## JOB
Reproduce every line of text in the data below without any changes, and leave out the pictures.
───── DATA SUPPLIED
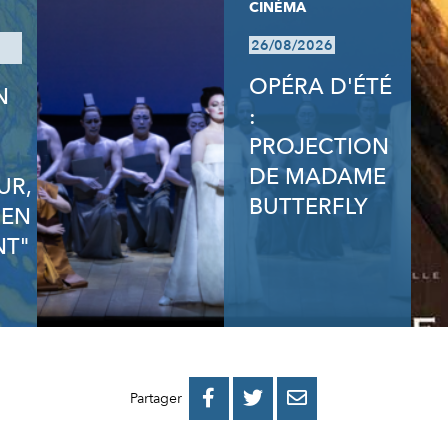
CINÉMA
26/08/2026
OPÉRA D'ÉTÉ
N
:
N
PROJECTION
DE MADAME
UR,
BUTTERFLY
 EN
T"
PARTAGER
PARTAGER
PARTAGER



Partager
SUR
SUR
PAR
──────────
## SOLUTION FOR THIS EXERCISE
CINÉMA
26/08/2026
OPÉRA D'ÉTÉ
N
:
N
PROJECTION
DE MADAME
UR,
BUTTERFLY
 EN
T"
PARTAGER
PARTAGER
PARTAGER



Partager
SUR
SUR
PAR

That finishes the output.